このようにすることで、上位金種(高額)の貨幣から順番に画面遷移を行わせることで、複数取引や複数金種に対して一括で承認することが可能となる。その結果、上位者等による券面確認作業の効率化を図ることが可能となる。また、同一金種のサムネイルをまとめて表示するため、真贋が疑わしい貨幣や異金種の貨幣の発見率を向上させることができる。なお、ここでは貨幣処理システム1に適用した場合について説明したが、画像データを撮像して参照する各種の装置に適用することができる。

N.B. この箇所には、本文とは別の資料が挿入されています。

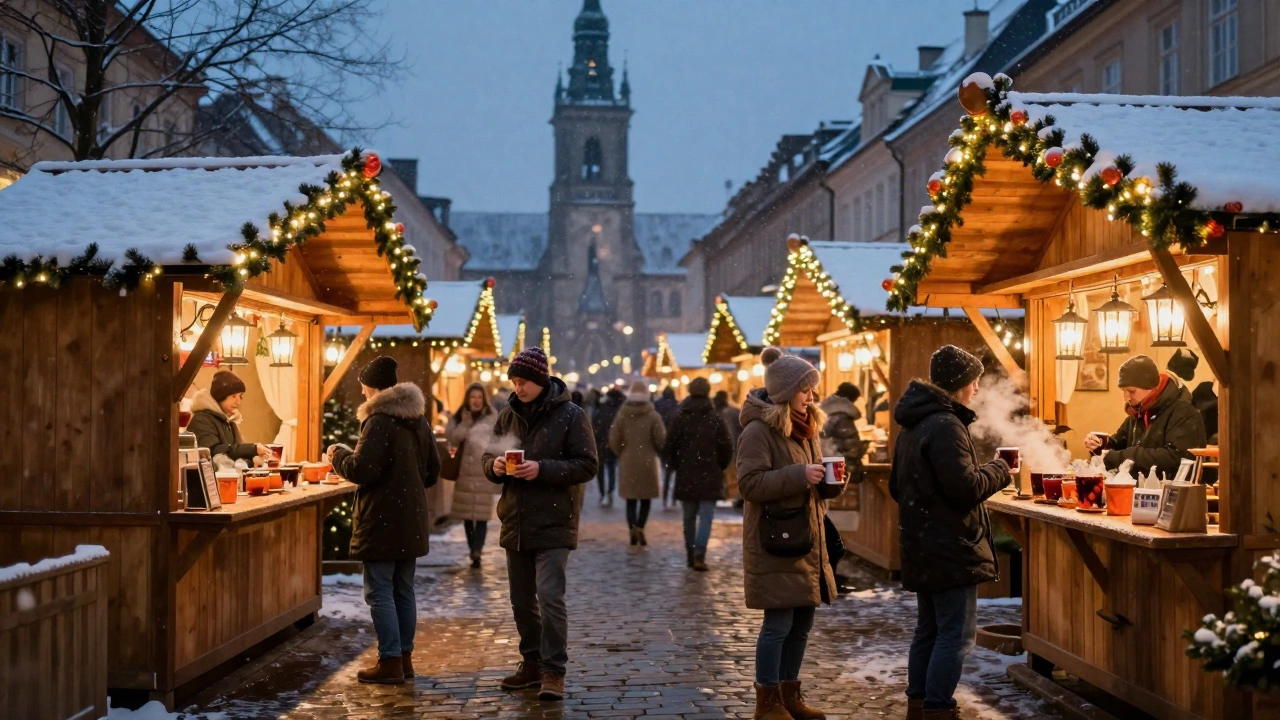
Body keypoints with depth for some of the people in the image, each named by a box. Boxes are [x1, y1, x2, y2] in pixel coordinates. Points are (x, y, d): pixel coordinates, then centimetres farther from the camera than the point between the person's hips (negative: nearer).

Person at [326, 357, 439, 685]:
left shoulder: (379, 421, -15)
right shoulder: (419, 420, 12)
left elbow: (362, 470, -20)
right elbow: (432, 470, 17)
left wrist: (338, 454, -3)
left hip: (382, 520, -8)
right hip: (411, 520, 8)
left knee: (380, 592, -2)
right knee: (403, 590, 14)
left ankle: (390, 662, -1)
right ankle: (404, 657, 19)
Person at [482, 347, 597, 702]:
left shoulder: (570, 415, -8)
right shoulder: (508, 416, 9)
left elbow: (587, 464, -11)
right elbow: (488, 459, 16)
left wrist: (543, 469, -22)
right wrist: (495, 466, -9)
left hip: (553, 525, -6)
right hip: (515, 523, 6)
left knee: (550, 597, -12)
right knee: (521, 601, 13)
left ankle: (554, 671, -3)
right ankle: (532, 663, 26)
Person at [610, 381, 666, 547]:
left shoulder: (622, 415, -3)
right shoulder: (653, 416, -7)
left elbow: (613, 441, -3)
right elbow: (661, 440, -7)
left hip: (627, 463, 1)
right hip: (647, 463, -1)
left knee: (631, 500, 10)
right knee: (645, 499, 9)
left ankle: (633, 529, -4)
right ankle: (640, 528, -11)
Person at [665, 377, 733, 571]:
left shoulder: (680, 418, -3)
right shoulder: (715, 419, -6)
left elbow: (668, 449, -1)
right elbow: (727, 449, -5)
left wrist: (677, 466, 14)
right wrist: (719, 467, 11)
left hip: (685, 476, 2)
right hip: (710, 477, -2)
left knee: (689, 517, 14)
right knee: (706, 517, -2)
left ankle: (690, 554, 20)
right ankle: (699, 555, -16)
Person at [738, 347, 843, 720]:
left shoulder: (805, 430, 16)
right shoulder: (759, 430, -12)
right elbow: (749, 483, -20)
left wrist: (832, 480, 0)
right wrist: (799, 476, -24)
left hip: (808, 541, 8)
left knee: (802, 622, 12)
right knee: (778, 623, -3)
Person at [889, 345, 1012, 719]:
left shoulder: (913, 425, 14)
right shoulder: (946, 426, -18)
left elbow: (897, 486, 21)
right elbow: (966, 488, -23)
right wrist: (998, 471, -7)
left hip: (923, 546, 10)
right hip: (950, 547, -10)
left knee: (929, 629, 16)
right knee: (956, 633, -5)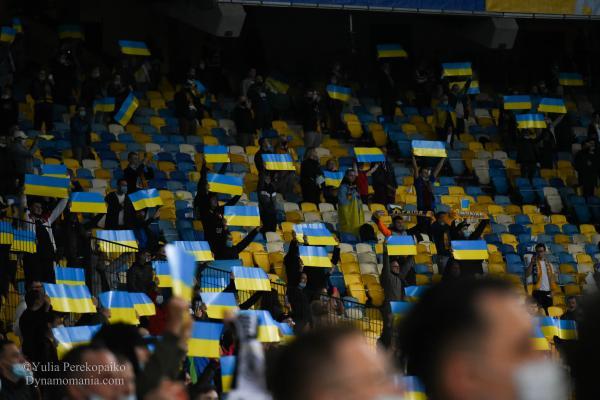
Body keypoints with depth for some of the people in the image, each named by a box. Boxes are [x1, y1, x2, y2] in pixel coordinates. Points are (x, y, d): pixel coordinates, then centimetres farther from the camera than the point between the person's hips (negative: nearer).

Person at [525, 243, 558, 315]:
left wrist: (552, 291, 7)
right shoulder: (533, 263, -2)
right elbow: (527, 274, -17)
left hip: (547, 291, 5)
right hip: (538, 291, -5)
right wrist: (531, 263, -23)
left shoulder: (548, 264, 13)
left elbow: (552, 278, 16)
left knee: (548, 311, 4)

なお、本実施例では、紙幣を例に説明を行ったが、処理対象がこれに限定されるものではなく、記念硬貨、旧硬貨等を対象として、損傷度合いの激しい硬貨や汚損の激しい硬貨を処理することも可能である。また、簡易識別部64を通過した新券を一時保留部20に導く経路は、図4に示すものに限定されるものではなく、簡易識別部64を通過する搬送路を損券又は有価媒体の搬送路と直結させて新券を一時保留部20に導くよう構成することもできる。

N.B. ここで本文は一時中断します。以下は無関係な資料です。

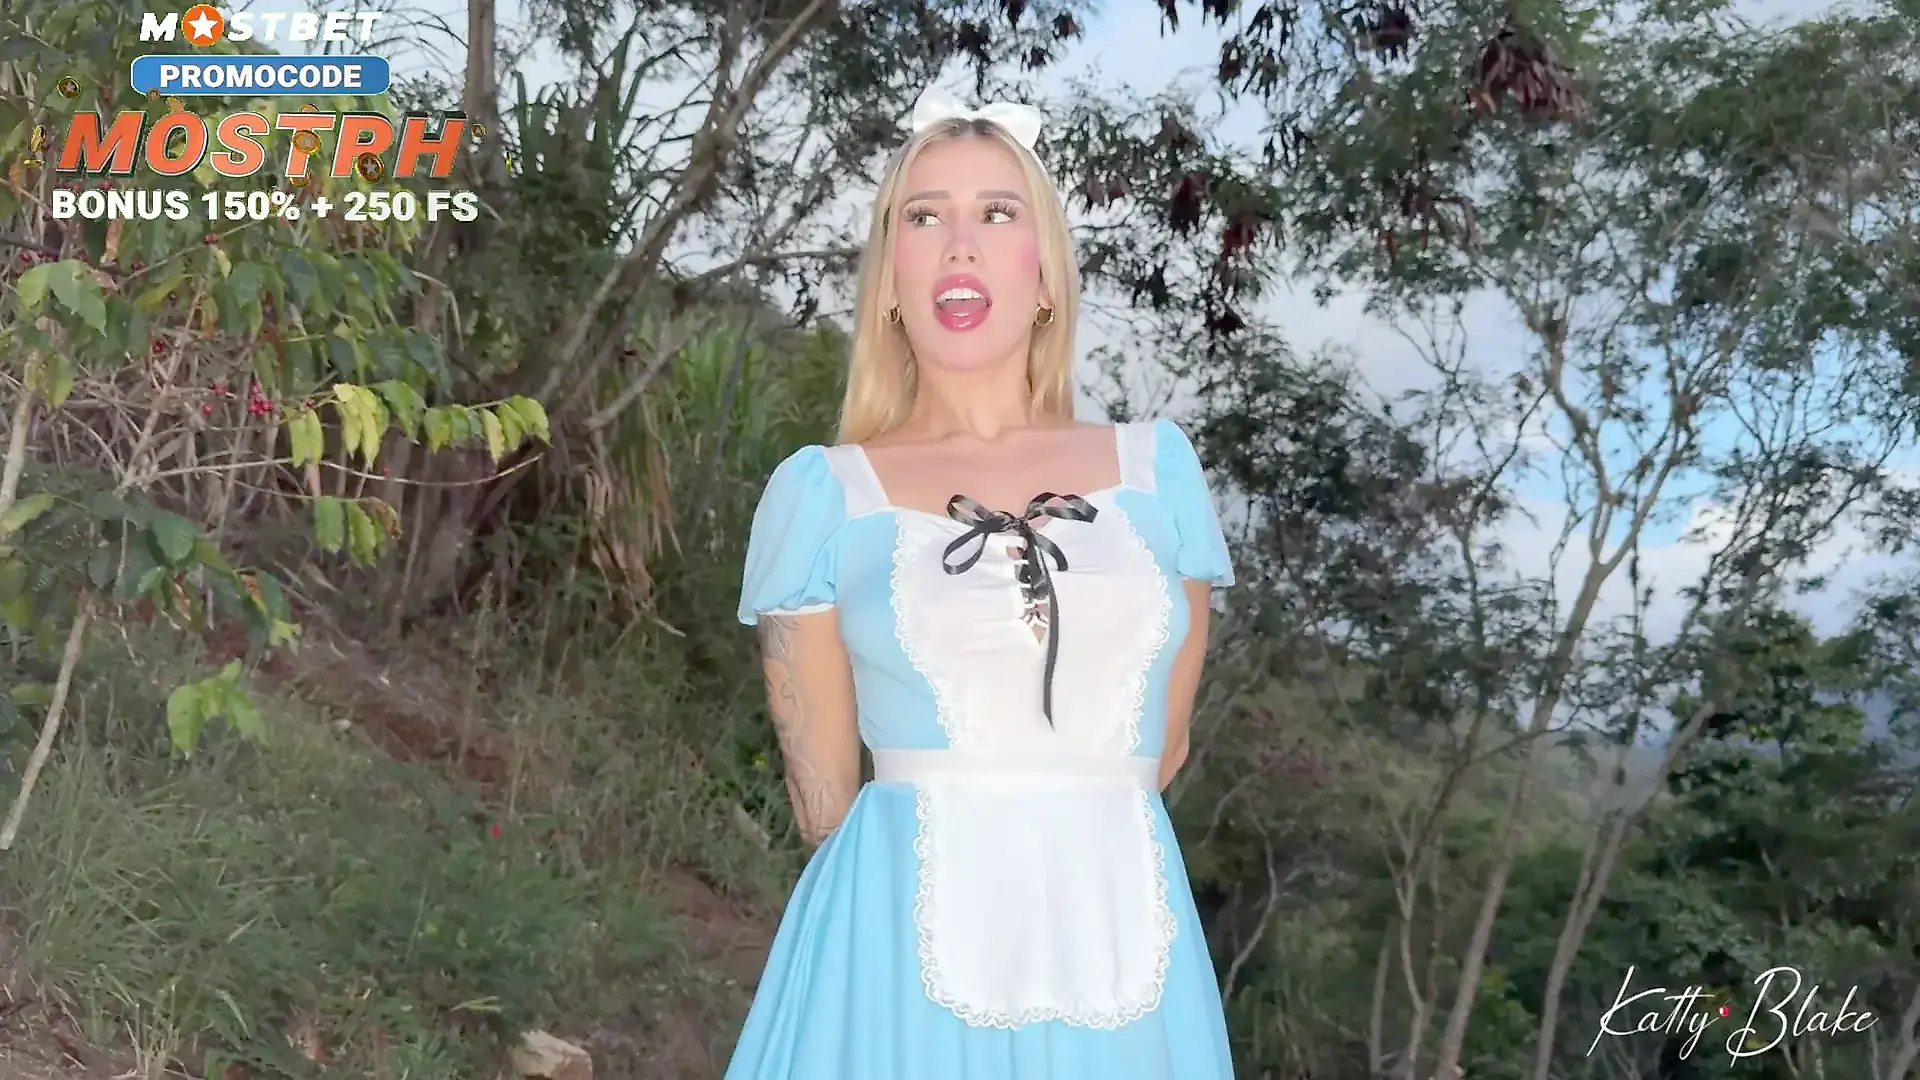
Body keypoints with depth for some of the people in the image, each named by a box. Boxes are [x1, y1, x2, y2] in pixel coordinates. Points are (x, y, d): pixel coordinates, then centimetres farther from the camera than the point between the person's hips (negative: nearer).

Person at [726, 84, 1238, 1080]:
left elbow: (1161, 745, 12)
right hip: (909, 951, -2)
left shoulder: (1157, 466, 3)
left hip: (1124, 945, 2)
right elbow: (823, 794, 4)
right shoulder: (821, 492, -2)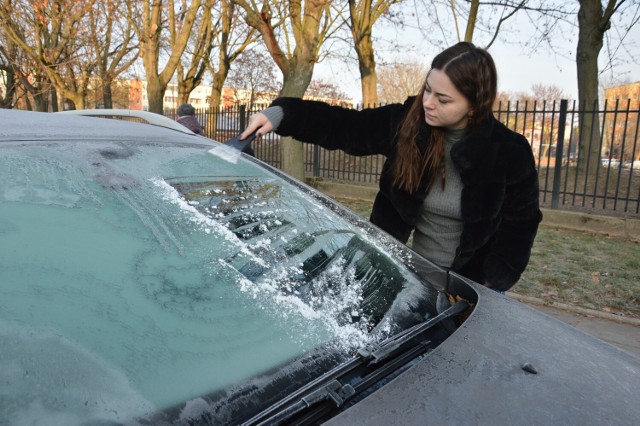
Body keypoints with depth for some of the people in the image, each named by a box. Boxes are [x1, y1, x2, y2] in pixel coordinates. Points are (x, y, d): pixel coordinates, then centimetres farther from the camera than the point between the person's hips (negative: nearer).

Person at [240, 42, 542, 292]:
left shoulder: (509, 152, -16)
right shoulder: (404, 123, -14)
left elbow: (522, 221, -6)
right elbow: (342, 126, -12)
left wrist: (493, 283, -9)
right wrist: (281, 114, -24)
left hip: (469, 282, -1)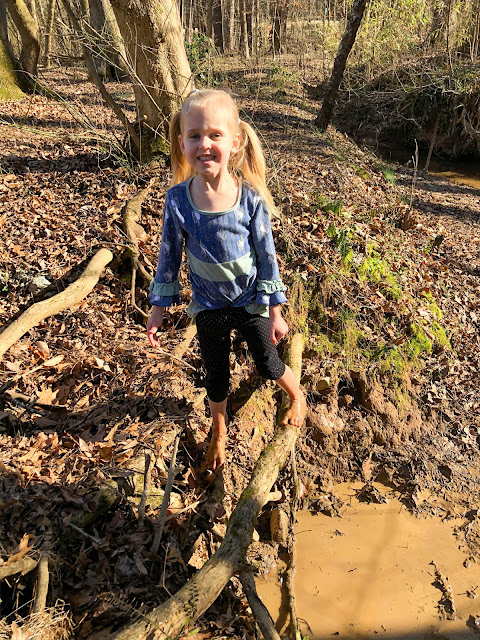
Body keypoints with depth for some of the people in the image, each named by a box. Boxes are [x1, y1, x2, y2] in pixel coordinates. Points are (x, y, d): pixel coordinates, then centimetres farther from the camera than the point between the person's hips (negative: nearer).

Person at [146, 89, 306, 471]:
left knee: (268, 364, 16)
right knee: (216, 376, 17)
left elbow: (266, 254, -10)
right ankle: (219, 431, 46)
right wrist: (158, 308, 0)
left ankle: (297, 397, 51)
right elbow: (170, 254, -5)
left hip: (251, 303, -1)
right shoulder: (178, 199, -17)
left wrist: (275, 311, -6)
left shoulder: (250, 197, -19)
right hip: (209, 307, 1)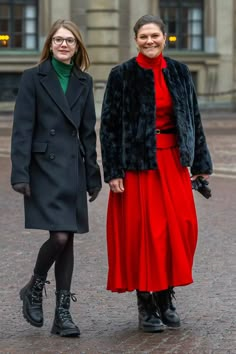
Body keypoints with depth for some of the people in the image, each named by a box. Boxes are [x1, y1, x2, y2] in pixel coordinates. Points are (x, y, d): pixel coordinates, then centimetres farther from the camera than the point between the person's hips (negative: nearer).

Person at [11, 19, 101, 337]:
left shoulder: (84, 82, 12)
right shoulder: (34, 78, -1)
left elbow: (88, 132, 14)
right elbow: (22, 129, -5)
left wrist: (93, 176, 11)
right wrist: (20, 175, -12)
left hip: (73, 169, 4)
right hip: (44, 167, -4)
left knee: (68, 240, 4)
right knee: (59, 236, -14)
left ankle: (63, 313, 10)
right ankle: (34, 290, 12)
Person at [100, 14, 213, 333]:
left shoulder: (179, 73, 8)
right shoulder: (122, 75, -3)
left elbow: (194, 118, 12)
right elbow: (109, 125, -4)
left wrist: (200, 163, 10)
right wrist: (113, 172, -10)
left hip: (172, 162, 4)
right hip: (136, 163, -3)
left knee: (178, 228, 1)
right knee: (141, 231, -1)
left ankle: (166, 298, 16)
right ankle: (146, 304, 10)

本発明の有価媒体処理装置及び有価媒体処理方法は、共通の一時保留部20を用いて有価媒体の入金処理と出金処理を行う場合に有用である。
1 貨幣処理システム
10 投入部
12、52a〜52d 繰出機構
14 搬送部
16 撮像部
18 扉
20 一時保留部
20a、42a ドラム
20b,20c テープ
20d ゴムローラ
20e 検知板
20f インタラプタ
20g 出口搬送路センサ
30 特定有価証券収納部
40、42 損券収納部
50 新券収納部
60 払出部
61a シャッタ
61b 抜き取り検知部
62 羽根車
64 簡易識別部
80、800 制御部
80a 一時保留制御部
82、808 記憶部
84、802 通信部
100 バラ紙幣処理装置
200 束紙幣処理装置
300 バラ硬貨処理装置
400 包装硬貨処理装置
500 有価媒体処理装置
600 操作表示部
700 プリンタ
804 ROM
806 RAM
810 IDカードリーダ

Claims (8)

  1. 有価媒体を一時保留する一時保留部と、
    所定の投入部へ投入された第1の有価媒体を前記一時保留部を介して第1の収納部に収納する処理と、前記一時保留部を利用しつつ第2の収納部に収納された第2の有価媒体を所定の払出部から払い出す処理とを処理可能に制御する制御部と
    を有することを特徴とする有価媒体処理装置。
  2. 前記一時保留部は、
    有価媒体をテープとともに巻き取って収納するとともに、収納された有価媒体を前記テープとともに繰り出す巻き取り式の構造を有する
    ことを特徴とする請求項1に記載の有価媒体処理装置。
  3. 前記制御部は、
    前記第1の有価媒体と前記第2の有価媒体とを区別可能に前記一時保留部に一時保留させる
    ことを特徴とする請求項2に記載の有価媒体処理装置。
  4. 前記制御部は、
    前記一時保留部に第1の有価媒体を一時保留した状態で第2の有価媒体を一時保留する場合、又は、前記一時保留部に第2の有価媒体を一時保留した状態で第1の有価媒体を一時保留する場合に、複数の第1の有価媒体又は複数の第2の有価媒体を一時保留する場合における有価媒体間の巻き取り間隔と異なる所定量の巻き取り間隔を空ける
    ことを特徴とする請求項3に記載の有価媒体処理装置。
  5. 前記制御部は、
    前記第1の有価媒体を形成する複数の有価媒体の間を第1の巻き取り間隔で順次巻き取り、前記第2の有価媒体を形成する複数の有価媒体の間を前記第1の巻き取り間隔と異なる第2の巻き取り間隔で順次巻き取る
    ことを特徴とする請求項3に記載の有価媒体処理装置。
  6. 前記制御部は、
    前記一時保留部に第1の有価媒体を一時保留した状態で第2の有価媒体を一時保留する場合の巻き取り間隔と、前記一時保留部に第2の有価媒体を一時保留した状態で第2の有価媒体を一時保留する場合の巻き取り間隔とを異ならせる
    ことを特徴とする請求項3に記載の有価媒体処理装置。
  7. 前記制御部は、
    前記一時保留部に第2の有価媒体を一時保留した状態で第2の有価媒体を一時保留する場合に、一時保留する第2の有価媒体の金種に応じて前記所定の巻き取り間隔を異ならせる
    ことを特徴とする請求項3に記載の有価媒体処理装置。
  8. 少なくとも有価媒体を一時保留する一時保留部を有する有価媒体処理装置における有価媒体処理方法であって、
    所定の投入部へ投入された第1の有価媒体を前記一時保留部を介して第1の収納部に収納するよう制御する第1の制御工程と、
    前記第1の制御工程と並行して、前記一時保留部を利用しつつ第2の収納部に収納された第2の有価媒体を所定の払出部から払い出す第2の制御工程と
    を含んだことを特徴とする有価媒体処理方法。